Of course, the ‘editorial discretion’ of ISPs could effectively stop many ordinary people from exercising their right to free speech through the medium of the internet. If the ISPs chose to become the discerning ‘editors’ of the internet, then all sorts of content could be blocked on the grounds that it is distasteful or simply doesn’t fit with the editors vision of what the internet should be. The version of the internet users were able to see would depend greatly on which ISP they chose to use.

At the moment, the validity of the net neutrality rules is still to be decided. Luckily most ISPs have so far chosen not to exercise their editorial control over the internet to any great extent. AT&T have been accused of unfairly attempting to block access to competitors’ sites and of forcing users to pay for unnecessary data in order to use the Apple Service, Facetime, however they have recently agreed to allow some users to use Facetime over their cellular network in a token move to appease the FCC.
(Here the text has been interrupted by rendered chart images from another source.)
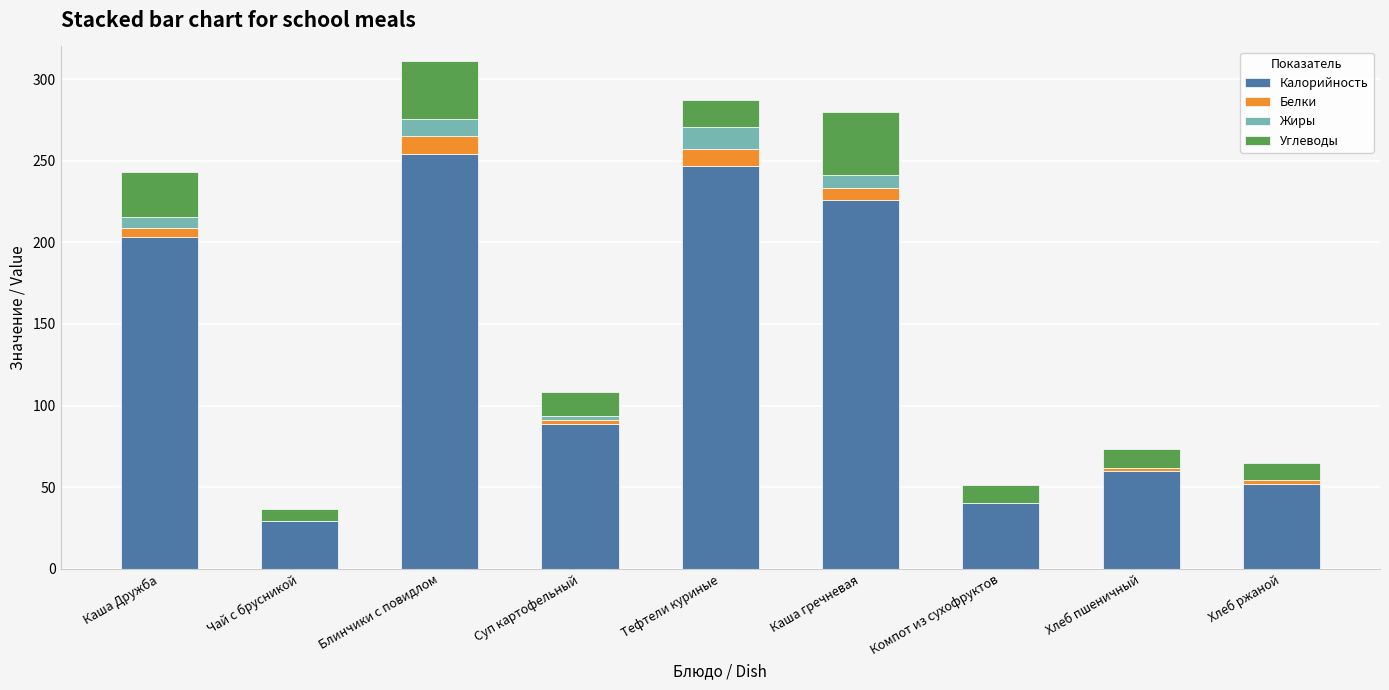

At which category is the sum across all series the highest?

Блинчики с повидлом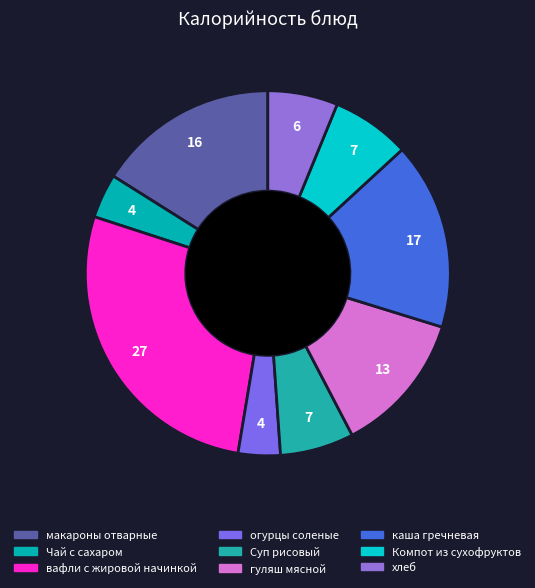

How many slices are in this pie chart?

9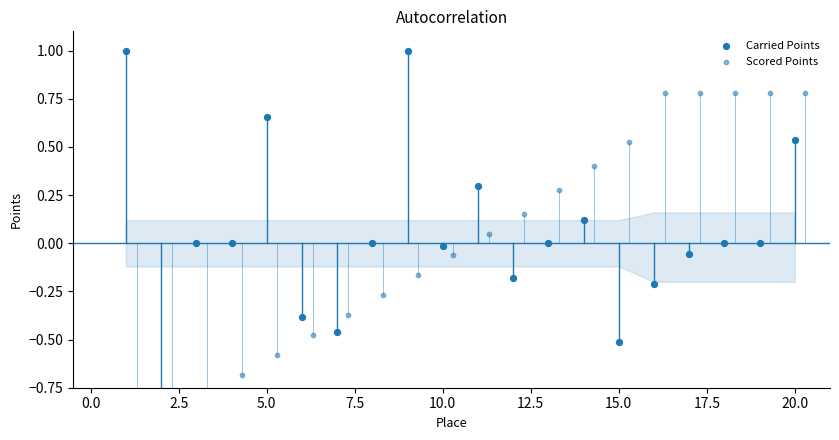

Which series contains the highest Y value?

Carried Points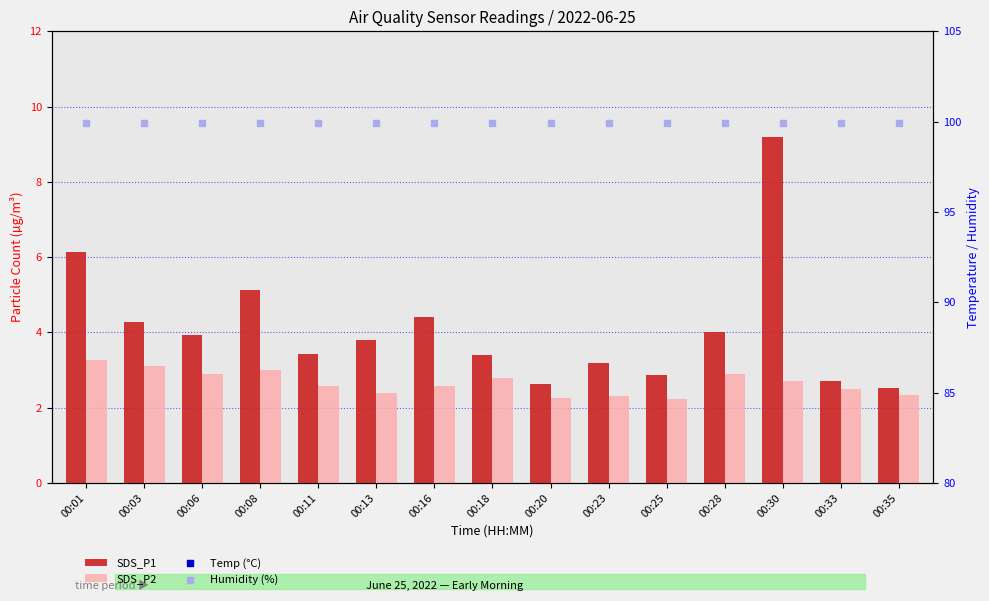

Which series reaches the maximum Y coordinate?

Humidity (%)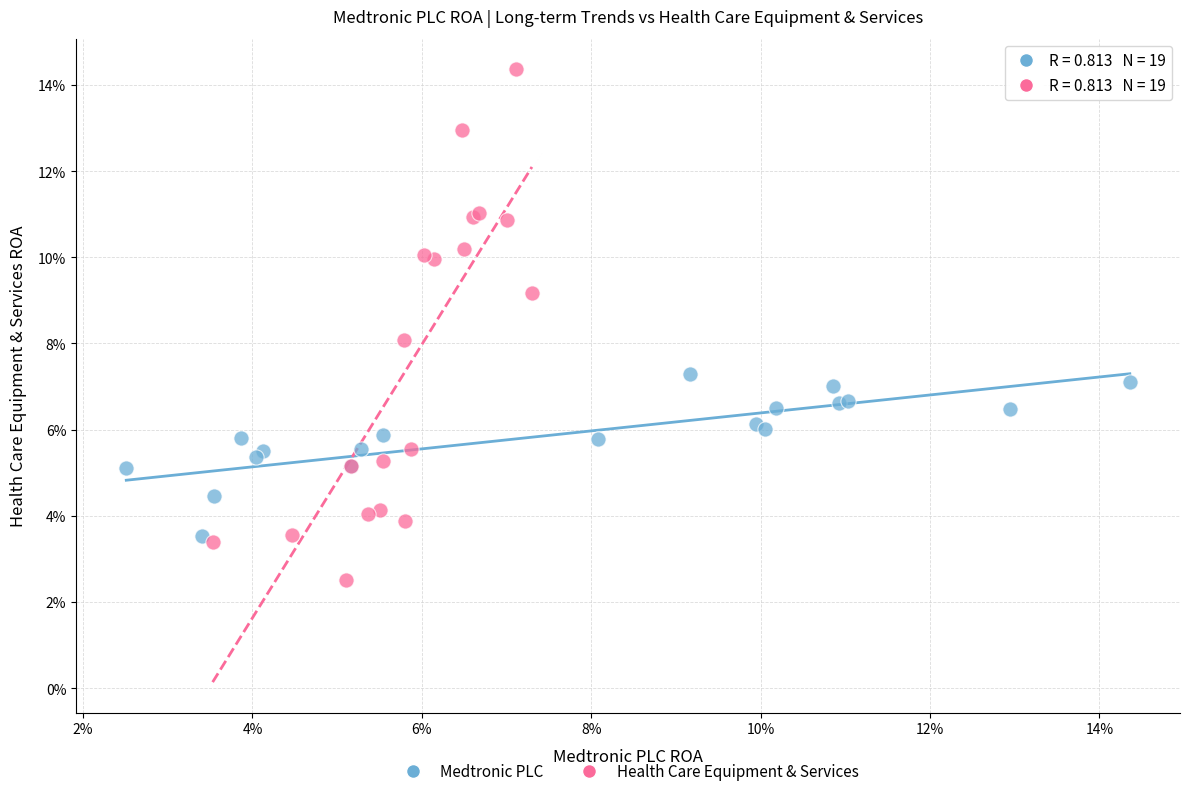

What are all the series names shown in the legend?

Medtronic PLC, Health Care Equipment & Services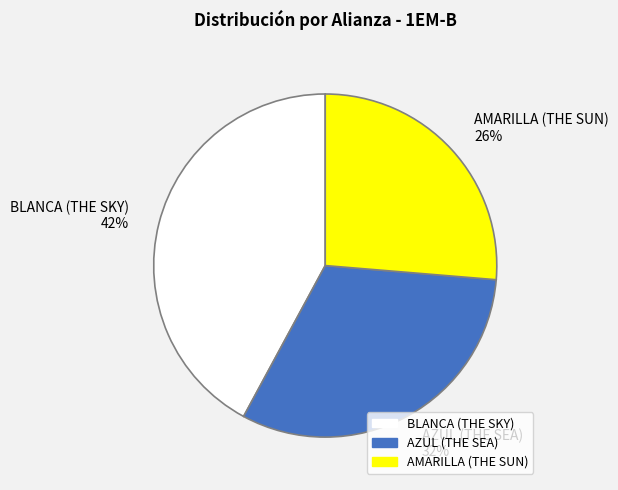

Does BLANCA (THE SKY) account for over 50% of the chart?

No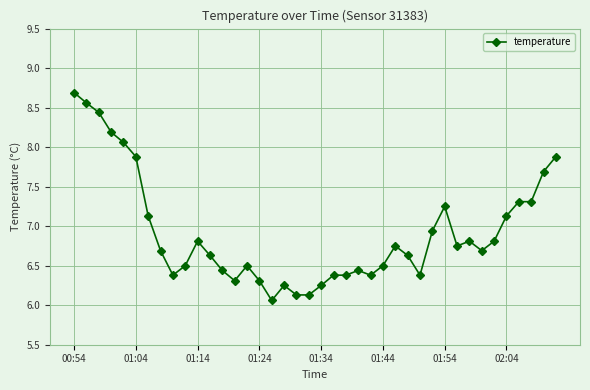

What is the difference between the maximum and minimum values?

2.6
The question of who has the right to regulate the Internet has been hotly debated recently, with the failed WCIT (World Conference on International Telecommunications) conference of last year showing just how sensitive an issue it is. Verizon argues that the net neutrality rules proposed by the FCC are just another step towards a more governmentally regulated Internet. Paul Murphy at Zdnet went as far as to suggest that the net neutrality rules are ‘Orwellian,’ and will create a situation where each and every ‘packet you send or receive [will be passed] through a regulatory sieve.’ Many others, including Ryan Radia at Techliberation believe that ‘regulatory intervention is a recipe for entrenching the status-quo’ and that net neutrality will stifle the innovation that has made the Internet what it is today.

The US is not the only country where net neutrality and the open nature of the internet are currently being debated. Last year, most of the UK’s ISPs agreed to adhere to a voluntary code of practice which states that legal content, applications, or services should not be blocked, even if they do compete with a service that the company itself provides. The code also states that companies should be completely transparent about the illegal content or applications which it does block. Virgin Media, Vodafone, and Everything Everything have refused to sign the code, however. It remains to be seen whether customers will prefer an ISP which plays by the net neutrality rules or one that is free to block and slow down the traffic of their competitors. Both Chile and the Netherlands, meanwhile, have passed legislation to ensure that all ISPs adhere to net neutrality rules.

It is thought that a ruling will be made on Verizon’s appeal in the next few months. If their constitutional argument does indeed stand then it will be a strong victory for the private control over the internet by ISPs, perhaps making ISPs the new ‘kingmakers’ of the internet. If the transmission of data by ISPs is indeed considered speech then, in essence, the road to censorship will be wide open in the form of ‘editorial discretion.’ While a governmental ‘regulatory sieve’ is undesirable, a privately edited Internet is surely more so.